**Assignment:** In the entries below, return only the line containing "Annotation spec: after" and those after it, exactly, through the last line.
........
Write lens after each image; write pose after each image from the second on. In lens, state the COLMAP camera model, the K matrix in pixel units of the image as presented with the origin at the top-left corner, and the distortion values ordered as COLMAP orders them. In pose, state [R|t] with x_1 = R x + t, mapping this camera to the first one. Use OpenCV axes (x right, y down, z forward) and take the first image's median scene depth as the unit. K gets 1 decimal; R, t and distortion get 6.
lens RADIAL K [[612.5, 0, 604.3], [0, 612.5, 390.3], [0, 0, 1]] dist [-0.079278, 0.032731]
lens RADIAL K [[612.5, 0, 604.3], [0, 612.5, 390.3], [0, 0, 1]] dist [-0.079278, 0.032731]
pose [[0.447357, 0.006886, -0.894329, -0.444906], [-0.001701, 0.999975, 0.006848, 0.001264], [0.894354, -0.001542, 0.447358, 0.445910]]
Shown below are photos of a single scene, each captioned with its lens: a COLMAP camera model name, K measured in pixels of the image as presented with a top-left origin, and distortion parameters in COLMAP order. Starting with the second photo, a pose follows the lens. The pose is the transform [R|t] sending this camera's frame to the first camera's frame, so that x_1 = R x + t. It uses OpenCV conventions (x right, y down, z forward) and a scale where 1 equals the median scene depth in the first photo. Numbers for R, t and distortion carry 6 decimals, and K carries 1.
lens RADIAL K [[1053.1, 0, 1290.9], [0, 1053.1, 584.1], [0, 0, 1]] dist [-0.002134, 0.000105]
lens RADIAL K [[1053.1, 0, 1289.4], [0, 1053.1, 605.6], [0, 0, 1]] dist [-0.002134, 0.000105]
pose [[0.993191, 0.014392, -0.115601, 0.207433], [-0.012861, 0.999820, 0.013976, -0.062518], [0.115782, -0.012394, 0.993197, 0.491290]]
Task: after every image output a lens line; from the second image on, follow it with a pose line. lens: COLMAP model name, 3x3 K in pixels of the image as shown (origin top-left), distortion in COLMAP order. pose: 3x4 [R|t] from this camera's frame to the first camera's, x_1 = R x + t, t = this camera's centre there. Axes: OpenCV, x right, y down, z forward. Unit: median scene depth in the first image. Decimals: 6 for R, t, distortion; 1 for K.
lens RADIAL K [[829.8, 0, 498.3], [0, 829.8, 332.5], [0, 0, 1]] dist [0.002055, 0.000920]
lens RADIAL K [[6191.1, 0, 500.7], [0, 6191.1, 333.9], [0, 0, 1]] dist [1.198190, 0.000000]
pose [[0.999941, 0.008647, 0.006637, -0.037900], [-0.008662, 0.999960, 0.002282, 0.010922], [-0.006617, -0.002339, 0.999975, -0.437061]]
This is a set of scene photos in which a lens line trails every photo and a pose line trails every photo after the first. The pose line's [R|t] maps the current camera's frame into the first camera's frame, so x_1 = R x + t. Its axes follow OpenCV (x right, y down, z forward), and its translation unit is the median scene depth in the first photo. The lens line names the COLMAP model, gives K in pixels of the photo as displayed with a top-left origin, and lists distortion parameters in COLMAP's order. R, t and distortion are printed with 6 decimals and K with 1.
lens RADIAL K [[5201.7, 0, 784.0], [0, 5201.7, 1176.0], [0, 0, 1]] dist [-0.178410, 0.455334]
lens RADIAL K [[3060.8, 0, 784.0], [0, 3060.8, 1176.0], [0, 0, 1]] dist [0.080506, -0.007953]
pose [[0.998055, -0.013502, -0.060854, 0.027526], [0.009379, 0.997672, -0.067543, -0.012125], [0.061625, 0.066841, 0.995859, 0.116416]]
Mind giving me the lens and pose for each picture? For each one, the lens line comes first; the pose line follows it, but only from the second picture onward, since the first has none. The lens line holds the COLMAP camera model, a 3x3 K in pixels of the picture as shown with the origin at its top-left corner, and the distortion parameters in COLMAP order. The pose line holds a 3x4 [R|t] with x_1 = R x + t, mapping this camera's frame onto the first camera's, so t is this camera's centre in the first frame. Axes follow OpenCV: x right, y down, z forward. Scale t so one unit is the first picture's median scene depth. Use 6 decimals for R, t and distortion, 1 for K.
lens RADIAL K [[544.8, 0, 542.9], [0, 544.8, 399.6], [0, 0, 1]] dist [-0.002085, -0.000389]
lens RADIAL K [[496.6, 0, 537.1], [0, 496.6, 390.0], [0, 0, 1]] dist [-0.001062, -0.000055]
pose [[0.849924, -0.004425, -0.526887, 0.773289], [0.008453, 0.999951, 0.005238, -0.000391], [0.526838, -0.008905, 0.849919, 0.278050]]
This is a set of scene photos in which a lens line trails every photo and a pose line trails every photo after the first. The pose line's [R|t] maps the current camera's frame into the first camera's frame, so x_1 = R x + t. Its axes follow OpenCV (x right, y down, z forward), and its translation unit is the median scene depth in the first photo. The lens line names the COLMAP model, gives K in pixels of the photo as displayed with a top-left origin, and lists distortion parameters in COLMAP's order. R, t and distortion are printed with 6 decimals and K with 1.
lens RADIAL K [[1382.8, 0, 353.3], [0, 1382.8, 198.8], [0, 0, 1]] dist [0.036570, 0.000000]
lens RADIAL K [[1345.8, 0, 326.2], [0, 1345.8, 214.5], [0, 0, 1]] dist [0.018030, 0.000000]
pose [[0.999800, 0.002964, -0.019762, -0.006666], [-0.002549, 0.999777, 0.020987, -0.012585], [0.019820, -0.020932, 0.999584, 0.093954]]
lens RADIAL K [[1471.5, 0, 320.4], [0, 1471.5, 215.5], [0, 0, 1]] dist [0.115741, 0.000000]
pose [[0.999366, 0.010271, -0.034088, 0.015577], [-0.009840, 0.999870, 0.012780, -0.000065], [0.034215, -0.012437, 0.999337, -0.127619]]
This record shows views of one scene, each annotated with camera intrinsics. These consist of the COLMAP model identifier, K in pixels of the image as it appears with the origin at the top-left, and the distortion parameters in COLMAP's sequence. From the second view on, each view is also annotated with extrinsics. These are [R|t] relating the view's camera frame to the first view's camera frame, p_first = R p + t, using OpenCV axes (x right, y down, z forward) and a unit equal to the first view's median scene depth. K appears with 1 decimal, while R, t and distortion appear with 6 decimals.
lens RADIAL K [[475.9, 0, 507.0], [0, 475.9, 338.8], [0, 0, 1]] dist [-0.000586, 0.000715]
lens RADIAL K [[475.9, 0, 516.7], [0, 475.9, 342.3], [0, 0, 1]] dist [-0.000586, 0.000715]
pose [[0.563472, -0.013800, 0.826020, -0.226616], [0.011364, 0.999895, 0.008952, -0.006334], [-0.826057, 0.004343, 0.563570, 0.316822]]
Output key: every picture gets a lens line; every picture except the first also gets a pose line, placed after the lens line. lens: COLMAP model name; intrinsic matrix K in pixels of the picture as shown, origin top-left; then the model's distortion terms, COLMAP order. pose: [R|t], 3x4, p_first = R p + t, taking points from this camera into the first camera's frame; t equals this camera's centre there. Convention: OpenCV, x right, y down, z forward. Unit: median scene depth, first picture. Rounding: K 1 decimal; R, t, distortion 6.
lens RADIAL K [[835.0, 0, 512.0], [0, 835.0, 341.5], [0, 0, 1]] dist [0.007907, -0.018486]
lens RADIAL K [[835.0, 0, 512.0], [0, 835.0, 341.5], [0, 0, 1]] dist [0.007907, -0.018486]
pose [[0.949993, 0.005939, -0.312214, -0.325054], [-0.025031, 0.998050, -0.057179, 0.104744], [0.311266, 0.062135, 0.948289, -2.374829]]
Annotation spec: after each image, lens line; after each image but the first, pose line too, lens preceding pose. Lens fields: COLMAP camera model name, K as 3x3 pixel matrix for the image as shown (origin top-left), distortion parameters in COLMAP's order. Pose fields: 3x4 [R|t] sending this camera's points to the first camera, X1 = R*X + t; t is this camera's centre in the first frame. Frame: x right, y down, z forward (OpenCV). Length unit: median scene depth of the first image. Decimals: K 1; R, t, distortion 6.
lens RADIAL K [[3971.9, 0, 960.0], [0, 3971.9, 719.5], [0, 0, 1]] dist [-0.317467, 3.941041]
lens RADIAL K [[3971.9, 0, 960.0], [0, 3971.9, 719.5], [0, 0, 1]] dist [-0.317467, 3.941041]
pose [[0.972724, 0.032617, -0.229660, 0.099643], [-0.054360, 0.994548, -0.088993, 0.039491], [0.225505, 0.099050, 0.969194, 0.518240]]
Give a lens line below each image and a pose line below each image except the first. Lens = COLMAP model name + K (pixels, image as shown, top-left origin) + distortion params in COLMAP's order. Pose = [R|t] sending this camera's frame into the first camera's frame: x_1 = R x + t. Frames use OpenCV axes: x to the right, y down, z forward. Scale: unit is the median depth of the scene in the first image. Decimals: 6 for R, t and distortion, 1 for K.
........
**Answer to this exercise:**
Annotation spec: after each image, lens line; after each image but the first, pose line too, lens preceding pose. Lens fields: COLMAP camera model name, K as 3x3 pixel matrix for the image as shown (origin top-left), distortion parameters in COLMAP's order. Pose fields: 3x4 [R|t] sending this camera's points to the first camera, X1 = R*X + t; t is this camera's centre in the first frame. Frame: x right, y down, z forward (OpenCV). Length unit: median scene depth of the first image. Decimals: K 1; R, t, distortion 6.
lens RADIAL K [[3971.9, 0, 960.0], [0, 3971.9, 719.5], [0, 0, 1]] dist [-0.317467, 3.941041]
lens RADIAL K [[3971.9, 0, 960.0], [0, 3971.9, 719.5], [0, 0, 1]] dist [-0.317467, 3.941041]
pose [[0.972724, 0.032617, -0.229660, 0.099643], [-0.054360, 0.994548, -0.088993, 0.039491], [0.225505, 0.099050, 0.969194, 0.518240]]
Give a lens line below each image and a pose line below each image except the first. Lens = COLMAP model name + K (pixels, image as shown, top-left origin) + distortion params in COLMAP's order. Pose = [R|t] sending this camera's frame into the first camera's frame: x_1 = R x + t. Frames use OpenCV axes: x to the right, y down, z forward. Scale: unit is the median depth of the scene in the first image. Decimals: 6 for R, t and distortion, 1 for K.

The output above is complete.